Task statement ->
Give again, word for word, each line below starting at the one that contains "Первым проектом в" and ending at the one that contains "хранения, что позволит".

Data in this exercise ->

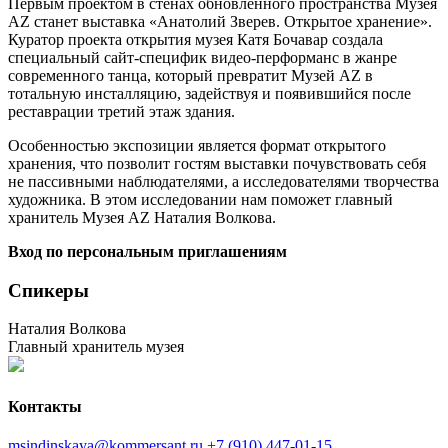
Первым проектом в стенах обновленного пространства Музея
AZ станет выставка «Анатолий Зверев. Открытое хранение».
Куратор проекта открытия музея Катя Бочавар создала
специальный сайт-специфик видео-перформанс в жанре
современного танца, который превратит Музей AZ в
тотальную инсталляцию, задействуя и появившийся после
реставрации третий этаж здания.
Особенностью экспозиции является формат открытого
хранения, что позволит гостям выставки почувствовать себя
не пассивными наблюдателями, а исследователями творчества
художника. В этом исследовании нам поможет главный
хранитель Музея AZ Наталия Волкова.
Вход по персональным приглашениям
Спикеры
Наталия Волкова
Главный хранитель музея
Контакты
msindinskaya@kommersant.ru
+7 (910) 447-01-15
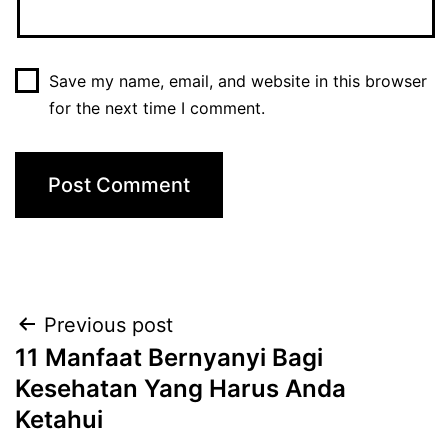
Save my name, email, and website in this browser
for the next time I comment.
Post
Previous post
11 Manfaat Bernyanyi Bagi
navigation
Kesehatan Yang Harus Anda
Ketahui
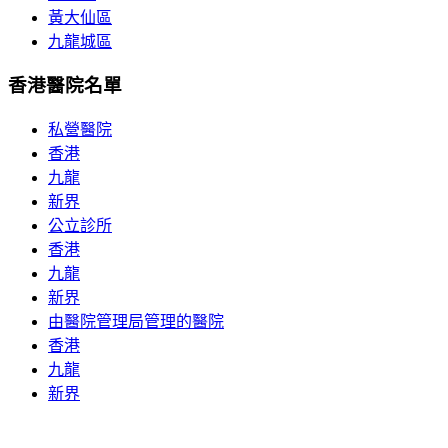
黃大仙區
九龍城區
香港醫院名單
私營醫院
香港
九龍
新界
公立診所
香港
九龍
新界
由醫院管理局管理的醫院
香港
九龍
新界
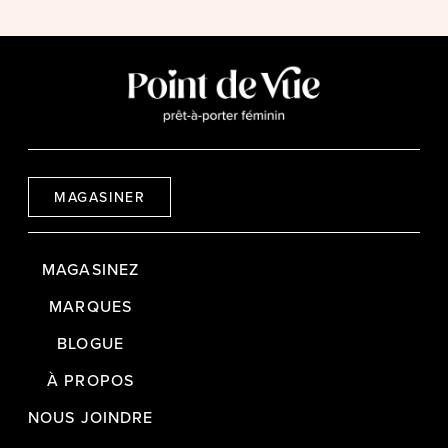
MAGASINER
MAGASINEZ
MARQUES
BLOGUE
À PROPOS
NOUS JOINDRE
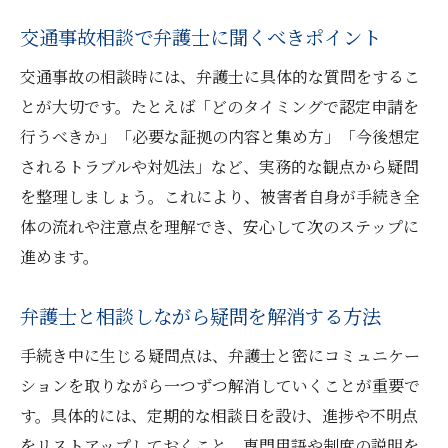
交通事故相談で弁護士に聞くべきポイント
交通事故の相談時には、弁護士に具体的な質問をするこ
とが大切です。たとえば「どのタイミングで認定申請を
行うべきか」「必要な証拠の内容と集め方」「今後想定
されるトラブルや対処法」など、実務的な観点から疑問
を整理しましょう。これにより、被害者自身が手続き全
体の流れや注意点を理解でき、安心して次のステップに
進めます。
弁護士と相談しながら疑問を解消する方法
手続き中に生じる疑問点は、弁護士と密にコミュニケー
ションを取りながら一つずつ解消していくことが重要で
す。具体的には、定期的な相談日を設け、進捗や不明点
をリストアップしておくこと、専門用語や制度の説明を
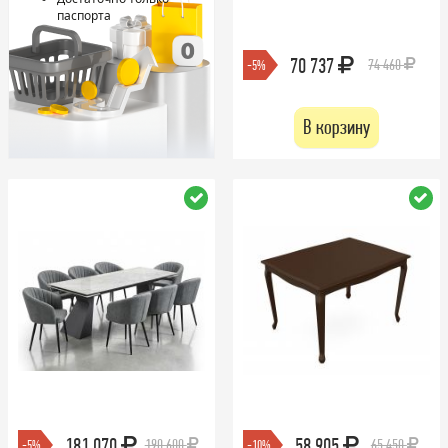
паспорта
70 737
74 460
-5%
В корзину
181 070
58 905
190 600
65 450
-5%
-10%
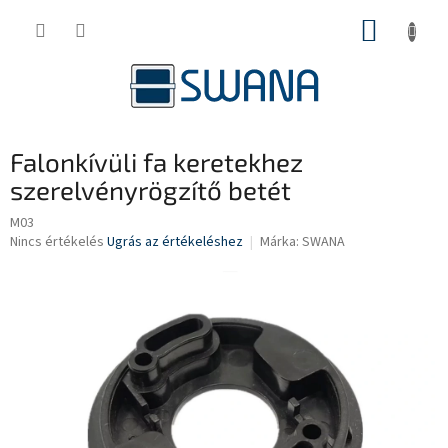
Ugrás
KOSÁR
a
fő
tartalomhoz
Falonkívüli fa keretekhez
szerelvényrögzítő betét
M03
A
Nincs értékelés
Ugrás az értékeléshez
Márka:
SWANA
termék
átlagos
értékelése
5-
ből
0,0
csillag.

---

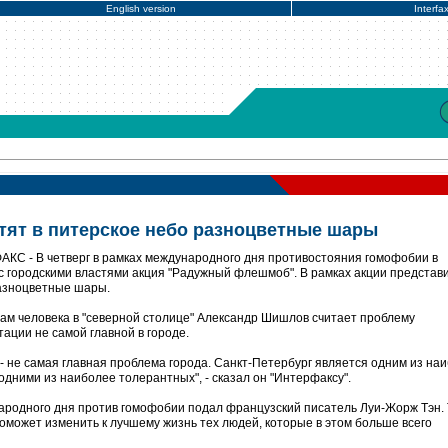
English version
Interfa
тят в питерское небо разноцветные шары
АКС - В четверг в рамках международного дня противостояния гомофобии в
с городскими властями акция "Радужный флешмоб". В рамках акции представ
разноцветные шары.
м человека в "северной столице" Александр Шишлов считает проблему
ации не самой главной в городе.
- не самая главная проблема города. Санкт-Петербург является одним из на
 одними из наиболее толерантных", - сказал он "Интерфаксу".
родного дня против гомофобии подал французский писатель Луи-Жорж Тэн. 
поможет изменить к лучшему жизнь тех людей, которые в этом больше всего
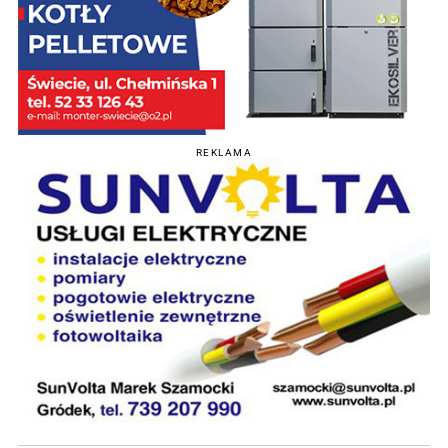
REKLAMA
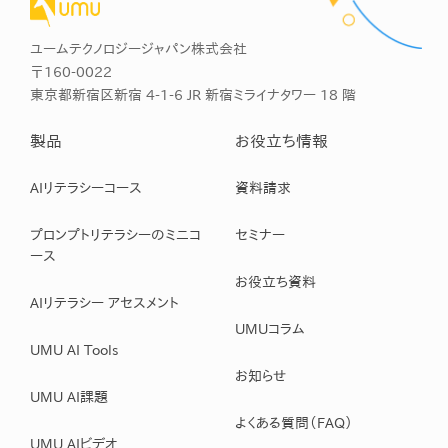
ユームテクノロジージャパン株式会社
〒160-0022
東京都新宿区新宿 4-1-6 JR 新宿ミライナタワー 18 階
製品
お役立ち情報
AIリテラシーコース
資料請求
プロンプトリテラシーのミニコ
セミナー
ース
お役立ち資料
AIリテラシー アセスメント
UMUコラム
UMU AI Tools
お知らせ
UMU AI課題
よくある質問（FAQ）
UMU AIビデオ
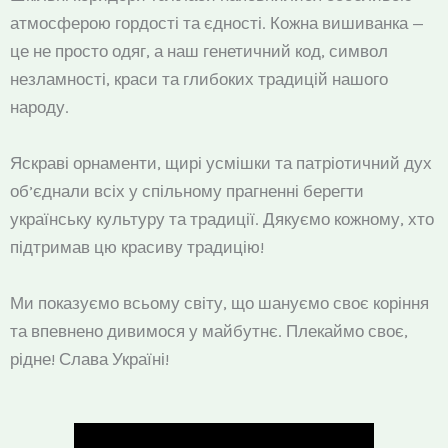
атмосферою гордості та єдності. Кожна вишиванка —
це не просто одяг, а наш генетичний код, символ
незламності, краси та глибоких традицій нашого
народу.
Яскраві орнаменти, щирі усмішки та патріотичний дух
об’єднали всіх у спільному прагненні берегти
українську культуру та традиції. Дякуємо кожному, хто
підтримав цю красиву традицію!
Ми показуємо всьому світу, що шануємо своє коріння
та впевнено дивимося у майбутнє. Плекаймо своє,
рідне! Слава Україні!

--

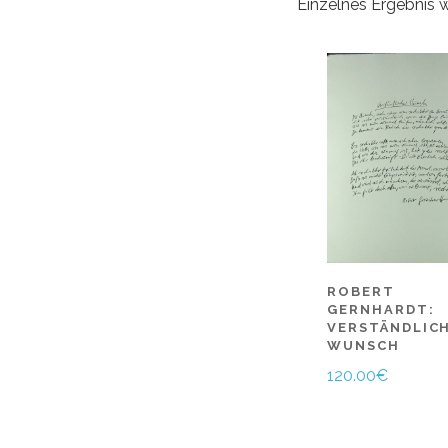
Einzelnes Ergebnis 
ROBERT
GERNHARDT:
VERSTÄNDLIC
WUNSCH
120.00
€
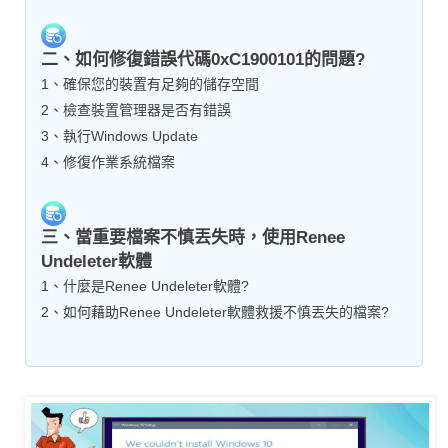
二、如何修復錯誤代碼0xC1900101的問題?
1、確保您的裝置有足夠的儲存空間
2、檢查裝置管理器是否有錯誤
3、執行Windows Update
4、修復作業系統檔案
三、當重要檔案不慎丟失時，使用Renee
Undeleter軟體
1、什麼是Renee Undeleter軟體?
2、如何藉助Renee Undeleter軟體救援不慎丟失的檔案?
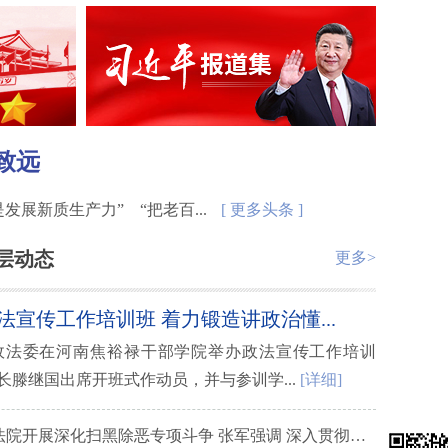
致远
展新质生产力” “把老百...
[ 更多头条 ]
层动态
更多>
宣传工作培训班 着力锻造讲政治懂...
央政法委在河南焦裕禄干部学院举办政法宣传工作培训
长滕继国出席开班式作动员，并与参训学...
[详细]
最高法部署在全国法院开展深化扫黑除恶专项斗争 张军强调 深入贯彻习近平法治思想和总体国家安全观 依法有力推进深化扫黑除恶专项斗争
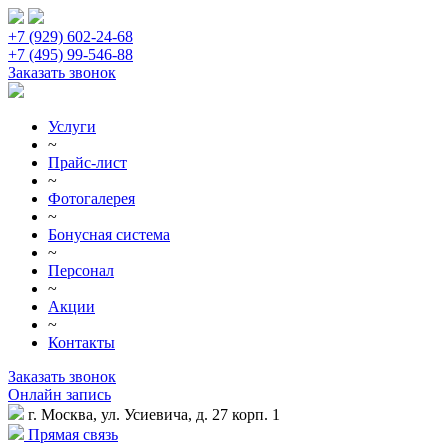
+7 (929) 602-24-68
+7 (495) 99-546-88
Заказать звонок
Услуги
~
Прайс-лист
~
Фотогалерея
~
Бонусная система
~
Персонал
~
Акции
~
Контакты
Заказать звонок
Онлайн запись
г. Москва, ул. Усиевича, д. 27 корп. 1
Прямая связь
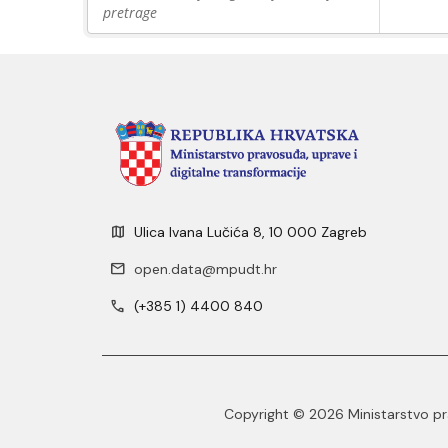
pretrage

Your response ->
Первым проектом в стенах обновленного пространства Музея
AZ станет выставка «Анатолий Зверев. Открытое хранение».
Куратор проекта открытия музея Катя Бочавар создала
специальный сайт-специфик видео-перформанс в жанре
современного танца, который превратит Музей AZ в
тотальную инсталляцию, задействуя и появившийся после
реставрации третий этаж здания.
Особенностью экспозиции является формат открытого
хранения, что позволит гостям выставки почувствовать себя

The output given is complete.